Un extrait d’En attendant Godot ayant été étudié sans aucune référence à la tradition théâtrale ou religieuse, une candidate a pu montrer qu’elle disposait des connaissances nécessaires, mais avait cru devoir en rester à une lecture littérale (NP :7/NF :14).
Lorsqu’il s’agit d’une page de roman, sa place dans l’œuvre peut être examinée plus en profondeur.
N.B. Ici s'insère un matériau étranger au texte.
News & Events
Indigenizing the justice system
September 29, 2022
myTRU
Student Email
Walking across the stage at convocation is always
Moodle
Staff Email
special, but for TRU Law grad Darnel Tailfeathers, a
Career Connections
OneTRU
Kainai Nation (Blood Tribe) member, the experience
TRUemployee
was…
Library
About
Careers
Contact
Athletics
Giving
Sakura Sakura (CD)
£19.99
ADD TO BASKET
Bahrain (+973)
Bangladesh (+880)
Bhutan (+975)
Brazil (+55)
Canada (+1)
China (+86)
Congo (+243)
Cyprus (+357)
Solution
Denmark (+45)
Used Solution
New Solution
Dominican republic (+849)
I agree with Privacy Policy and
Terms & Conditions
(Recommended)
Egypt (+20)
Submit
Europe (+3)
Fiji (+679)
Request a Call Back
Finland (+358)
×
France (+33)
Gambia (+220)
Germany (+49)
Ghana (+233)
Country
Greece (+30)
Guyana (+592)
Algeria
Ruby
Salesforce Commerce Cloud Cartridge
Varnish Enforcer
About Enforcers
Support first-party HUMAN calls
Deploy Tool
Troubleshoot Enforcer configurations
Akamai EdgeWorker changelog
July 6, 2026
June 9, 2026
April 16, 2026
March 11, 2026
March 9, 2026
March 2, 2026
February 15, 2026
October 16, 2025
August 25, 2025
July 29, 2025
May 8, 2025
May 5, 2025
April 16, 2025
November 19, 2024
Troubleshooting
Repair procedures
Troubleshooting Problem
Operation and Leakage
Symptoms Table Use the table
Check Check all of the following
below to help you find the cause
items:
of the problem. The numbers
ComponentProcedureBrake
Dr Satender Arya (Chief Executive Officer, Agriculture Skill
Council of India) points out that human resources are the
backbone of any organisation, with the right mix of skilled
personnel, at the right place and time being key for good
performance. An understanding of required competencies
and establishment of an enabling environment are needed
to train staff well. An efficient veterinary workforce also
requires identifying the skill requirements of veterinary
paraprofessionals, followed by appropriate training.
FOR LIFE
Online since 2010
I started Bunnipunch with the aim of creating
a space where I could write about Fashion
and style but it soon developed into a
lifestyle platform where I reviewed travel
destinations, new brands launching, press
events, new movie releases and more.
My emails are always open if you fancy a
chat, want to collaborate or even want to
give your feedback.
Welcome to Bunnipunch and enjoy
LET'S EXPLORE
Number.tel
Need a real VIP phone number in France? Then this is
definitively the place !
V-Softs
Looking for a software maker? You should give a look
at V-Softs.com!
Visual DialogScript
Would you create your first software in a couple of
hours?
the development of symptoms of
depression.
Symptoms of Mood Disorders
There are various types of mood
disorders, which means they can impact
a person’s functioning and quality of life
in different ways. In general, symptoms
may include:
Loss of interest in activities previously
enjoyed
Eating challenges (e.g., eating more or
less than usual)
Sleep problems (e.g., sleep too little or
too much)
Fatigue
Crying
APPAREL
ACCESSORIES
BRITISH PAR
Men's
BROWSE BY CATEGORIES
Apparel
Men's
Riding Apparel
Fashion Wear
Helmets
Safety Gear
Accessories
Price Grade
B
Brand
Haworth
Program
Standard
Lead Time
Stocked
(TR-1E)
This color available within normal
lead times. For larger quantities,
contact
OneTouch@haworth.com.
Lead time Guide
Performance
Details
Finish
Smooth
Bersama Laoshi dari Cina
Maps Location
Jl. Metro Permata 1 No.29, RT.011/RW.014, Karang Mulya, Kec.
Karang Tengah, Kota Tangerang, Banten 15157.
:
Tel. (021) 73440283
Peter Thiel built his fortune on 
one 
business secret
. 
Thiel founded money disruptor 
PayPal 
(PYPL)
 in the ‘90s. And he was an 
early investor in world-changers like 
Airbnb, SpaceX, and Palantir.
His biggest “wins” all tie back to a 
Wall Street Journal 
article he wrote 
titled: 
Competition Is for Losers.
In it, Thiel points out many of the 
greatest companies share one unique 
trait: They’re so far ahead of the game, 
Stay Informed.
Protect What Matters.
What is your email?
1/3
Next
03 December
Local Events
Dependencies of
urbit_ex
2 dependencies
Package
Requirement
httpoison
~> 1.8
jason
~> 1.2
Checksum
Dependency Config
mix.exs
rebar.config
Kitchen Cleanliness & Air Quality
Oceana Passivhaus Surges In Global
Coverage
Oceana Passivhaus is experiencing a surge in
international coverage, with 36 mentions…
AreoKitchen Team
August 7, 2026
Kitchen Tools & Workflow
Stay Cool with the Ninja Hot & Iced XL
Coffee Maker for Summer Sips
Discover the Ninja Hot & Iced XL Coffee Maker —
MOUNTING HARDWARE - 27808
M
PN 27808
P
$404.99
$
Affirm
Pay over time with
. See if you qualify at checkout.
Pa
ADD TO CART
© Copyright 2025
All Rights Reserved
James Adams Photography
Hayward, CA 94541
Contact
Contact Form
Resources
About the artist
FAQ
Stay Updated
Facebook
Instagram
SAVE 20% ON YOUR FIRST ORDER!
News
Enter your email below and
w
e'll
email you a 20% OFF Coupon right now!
Dans tous les cas, le texte que vous avez présenté doit s’inscrire dans votre expérience de lecteur. Les candidats ont parfois semblé surpris par une question aussi simple qu’essentielle : «Comme lecteur, que pensez-vous de ce texte ? Que ressentez-vous en le lisant ? », « Comment percevez -vous ce personnage ? » Rares sont, heureusement, ceux qui ont considéré le texte comme « écrit pour servir d’épreuve », ou limité leur appréciation à « C’est beau quand même », ou « Dans ces 24 vers, tout est plutôt banal ».
.A ce point de l’entretien, une candidate travaillant sur la scène finale des Mains sales, a parfaitement expliqué comment le dialogue fait naître un mélange de sympathie et de répugnance devant le personnage du terroriste, tout en convoquant ses lectures sur le libre-arbitre, et sur la fonction même de l’acteur manipulé par des forces qui le dépassent. Les examinateurs sont alors assurés d’avoir devant eux un futur professeur qui saura communiquer son intérêt pour la littérature et le nourrir de lectures et d’expérience.

Quelques conseils

Afin de retirer le plus grand bénéfice des préparations au concours proposées, les examinateurs vous conseillent de vous préparer par vous - mêmes de façon régulière :
- familiarisez-vous avec l’emploi de dictionnaires : trop de candidats disent « ne pas y avoir trouvé… » le précieux renseignement dont ils auraient eu besoin;
- pratiquez la lecture à haute voix, de prose, et de vers jusqu’à ce que vous possédiez bien les principaux mètres et rythmes français ;
- lisez, lisez, lisez ! Appropriez-vous des œuvres majeures. Les candidats ne peuvent avoir tout lu, mais doivent avoir lu, et continuer à lire par la suite. Sans cette expérience, les préparateurs au concours ne peuvent rien pour vous ;
- compte tenu de la difficulté des préparateurs à vous entraîner individuellement plusieurs fois à l’épreuve orale, organisez -vous en groupes de 3, 4, ou 5 pour travailler dans les conditions du concours : préparation sur un texte que l’on « découvre », présentation devant plusieurs personnes bienveillantes mais sans complaisance ; puis questions.
- enfin, consolidez vos connaissances de base dans quatre domaines où les lacunes constatées ont parfois un impact désastreux sur l’épreuve :
- repères historiques (XIXe en particulier)
- principaux mouvements artistiques
- références mythologiques
- références bibliques

Reprenez donc vos manuels d’histoire du secondaire ; de nombreux ouvrages sont accessibles en ce qui concerne l’art, la mythologie et la religion, on peut conseiller par exemple ceux de la collection L’ABCdaire, aux éditions Flammarion, notamment Mythologie, ou celle du Guide des arts aux éditions Hazan (Dieux et héros de l’Antiquité, Le Nouveau Testament) ; la clarté de leur présentation et la qualité de leur iconographie vous seront utiles bien au-delà du concours.
Nous remercions vivement tous les membres du jury, qui ont contribué à la documentation de ce rapport.